Fearful of the domestic political consequences of a Palestinian bloodbath, Al-Arabi declared that Egypt’s goal is to restrain Israel through diplomatic means. He was echoed by Tarek Redouan, head of Egypt’s parliamentary human rights committee in the Egyptian parliament, who warned that any Israeli incursion into Rafah would inflame regional tensions.  

Like bourgeois governments throughout the Middle East, the brutal regime of President Abdel Fattah el-Sisi fears that, notwithstanding its token expressions of concern and futile diplomatic gestures, its complicity in Israel’s barbaric war in Gaza and impending invasion of Rafah will fuel anger and political opposition at home.

Even as it prepares for land operations in Rafah, the Israeli military is continuing its brutal attacks against Palestinians in the occupied West Bank. Israeli soldiers killed two Palestinian teenagers at a checkpoint near the West Bank town of Hebron on Sunday, claiming they had been attacked.

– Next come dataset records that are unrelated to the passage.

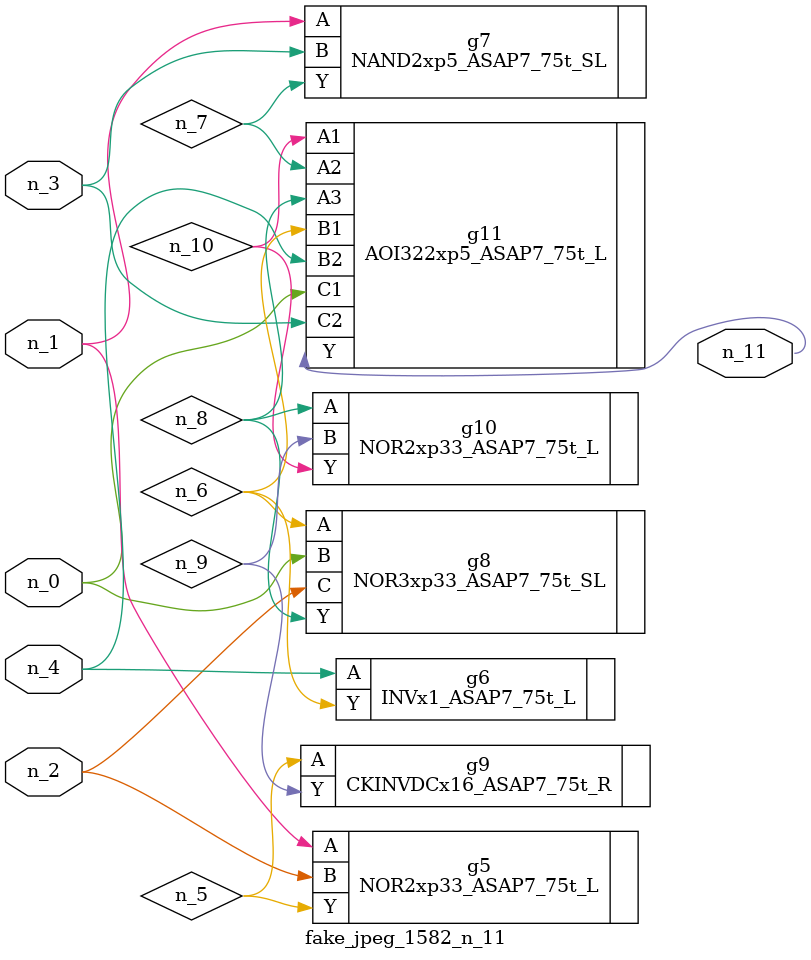
<source format=v>
module fake_jpeg_1582_n_11 (n_3, n_2, n_1, n_0, n_4, n_11);

input n_3;
input n_2;
input n_1;
input n_0;
input n_4;

output n_11;

wire n_10;
wire n_8;
wire n_9;
wire n_6;
wire n_5;
wire n_7;

NOR2xp33_ASAP7_75t_L g5 ( 
.A(n_1),
.B(n_2),
.Y(n_5)
);

INVx1_ASAP7_75t_L g6 ( 
.A(n_4),
.Y(n_6)
);

NAND2xp5_ASAP7_75t_SL g7 ( 
.A(n_1),
.B(n_3),
.Y(n_7)
);

NOR3xp33_ASAP7_75t_SL g8 ( 
.A(n_6),
.B(n_0),
.C(n_2),
.Y(n_8)
);

NOR2xp33_ASAP7_75t_L g10 ( 
.A(n_8),
.B(n_9),
.Y(n_10)
);

CKINVDCx16_ASAP7_75t_R g9 ( 
.A(n_5),
.Y(n_9)
);

AOI322xp5_ASAP7_75t_L g11 ( 
.A1(n_10),
.A2(n_7),
.A3(n_8),
.B1(n_6),
.B2(n_4),
.C1(n_0),
.C2(n_3),
.Y(n_11)
);


endmodule
</source>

A 43-year-old Palestinian woman was shot dead by Israeli troops in the northern West Bank near Beka’ot settlement.

The Palestinian Red Crescent reported yesterday that its rescue service had recovered the bodies of 14 people killed in an Israeli raid into the Nur Shams refugee camp in the West Bank that commenced on Thursday. While the Israeli military claimed to have killed 14 “militants,” only three were connected to the Islamic Jihad group. Another was a 15-year-old boy.

At least 469 Palestinians have been killed by Israeli soldiers and settlers in the West Bank since October 7, according to the Palestinian Health Ministry.

The genocidal war against Palestinians in Gaza is already part of a widening regional conflict with Israeli attacks on Hezbollah in southern Lebanon and air strikes against leading Hamas and Hezbollah figures in Lebanon and Syria. Israel’s April 1 air strike on Iran’s embassy in Damascus that prompted Iranian retaliation that was seized on and condemned by Israel, the US and its allies has further heightened tensions throughout the Middle East.

Approval for a $26 billion aid package to Israel was passed by the US House of Representatives on Saturday, along with military and economic assistance to Ukraine in the US-NATO war against Russia. While the Israeli package includes around $9 billion in unspecified humanitarian assistance, its prime purpose is to bolster the Israeli military and replenish its military stocks.

Biden has already declared that he will sign the legislation into law as soon as it lands on his desk. The Pentagon has announced that weapons and munitions from its stockpiles in the US and Europe will be dispatched within days—some of which will inevitably be rained down on civilians in Gaza, the West Bank and elsewhere in the Middle East.